On July 23, the Ministry of Commerce and the General Administration of Customs (China Customs) jointly issued a notice that put restrictions on 1,853 exported products, involving plastic, furniture, textile and other labor-intensive industries. These products account for 15 percent of the country's total products for export.
Under the new policy, enterprises engaged in the production of these products are required to have guarantee deposits in the Bank of China, the designated bank of China Customs, while registering their processing trade contracts with the authorities.
The move is the second of a one-two punch against the surging trade surplus, closely following the decision by the Chinese Government to reduce tax rebates on a large number of exports.
Processing trade comprises half of all Chinese exports and is also the main source of the excessive surplus. Statistics from China Customs show that in 2006 the total import and export volume of the processing trade amounted to $831.9 billion, accounting for 47 percent of the total foreign trade volume. The trade surplus generated by the processing trade last year was $188.9 billion, surpassing the country's total trade surplus of $177.5 billion that year.
On June 19, the ministry announced that starting July 1 the country would cut or eliminate export tax rebates for 2,831 kinds of commodities representing 37 percent of the total number of items listed on customs tax regulations. The decision to eliminate the rebates is seen as a means to suppress overheated export growth and ease frictions between China and its trade partners.
After the move, many enterprises rushed to ship their products before the tax rebates were actually reduced.
In the first half of this year, the Chinese trade surplus jumped to $112.5 billion, up 83.1 percent compared with the same period last year.
Rising costs
Industrial insiders estimated that the export costs of some enterprises would rise 30 percent due to this round of restrictions. Small and medium-sized companies will suffer most, and it is increasingly difficult for them to sustain the added burdens.
Guangdong Province is a major processing trade hub of China, with the total volume accounting for one-fourth of the nation's total. Chan Wailun, a Hong Kong businessman, is engaged in the processing trade business in Guangdong, producing wooden toys and furniture. Chan said that Hong Kong and Taiwan businesspeople who have invested in the processing trade in Guangdong find it hard to accept the sudden termination of the processing trade era, which was once heavily promoted by the Chinese Government. He claims that the macro-control efforts of the Central Government are heavy enough that may add pressure to many enterprises for their subsistence.
Wang Qinhua, Director of the Bureau of Industry Injury Investigation of the Ministry of Commerce, stated in a press conference that the Chinese Government would adopt measures to help related Hong Kong companies to transform so that they can adapt to the mainland's new processing trade policies.
Structural optimization
Wei Jianguo, Vice Minister of Commerce, said the processing trade policy shift isn't meant to eliminate the processing trade, but to promote the sector's development in a sound way.
Wei said this round of policy change would help ease such problems as energy tension, environment pollution and resource depletion.

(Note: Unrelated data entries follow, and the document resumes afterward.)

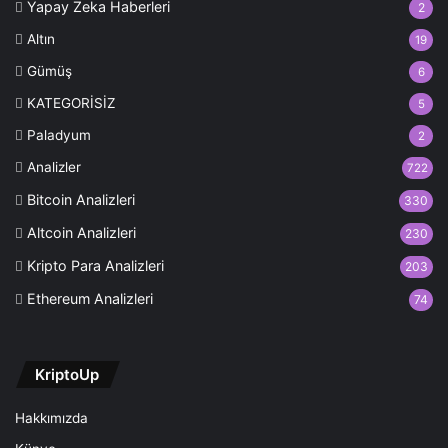
Yapay Zeka Haberleri
2
Altın
19
Gümüş
6
KATEGORİSİZ
5
Paladyum
2
Analizler
722
Bitcoin Analizleri
330
Altcoin Analizleri
230
Kripto Para Analizleri
203
Ethereum Analizleri
74
KriptoUp
Hakkımızda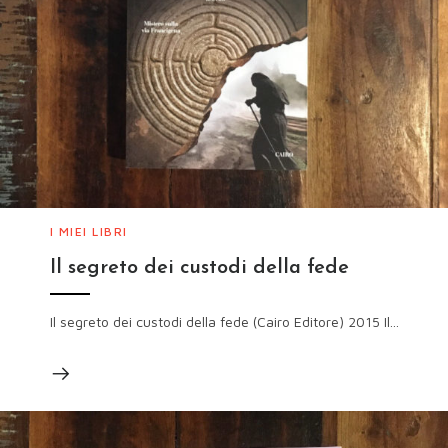
I MIEI LIBRI
Il segreto dei custodi della fede
Il segreto dei custodi della fede (Cairo Editore) 2015 Il...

"It is in line with the countrys' overall socioeconomic development, and will help promote industrial restructuring, optimize the processing trade structure, improve the openness of China's central and western regions and achieve balanced development of foreign trade," said Wei. "We will continue to improve the categorization of the processing industry and set stricter entry standards for enterprises engaged in the processing trade."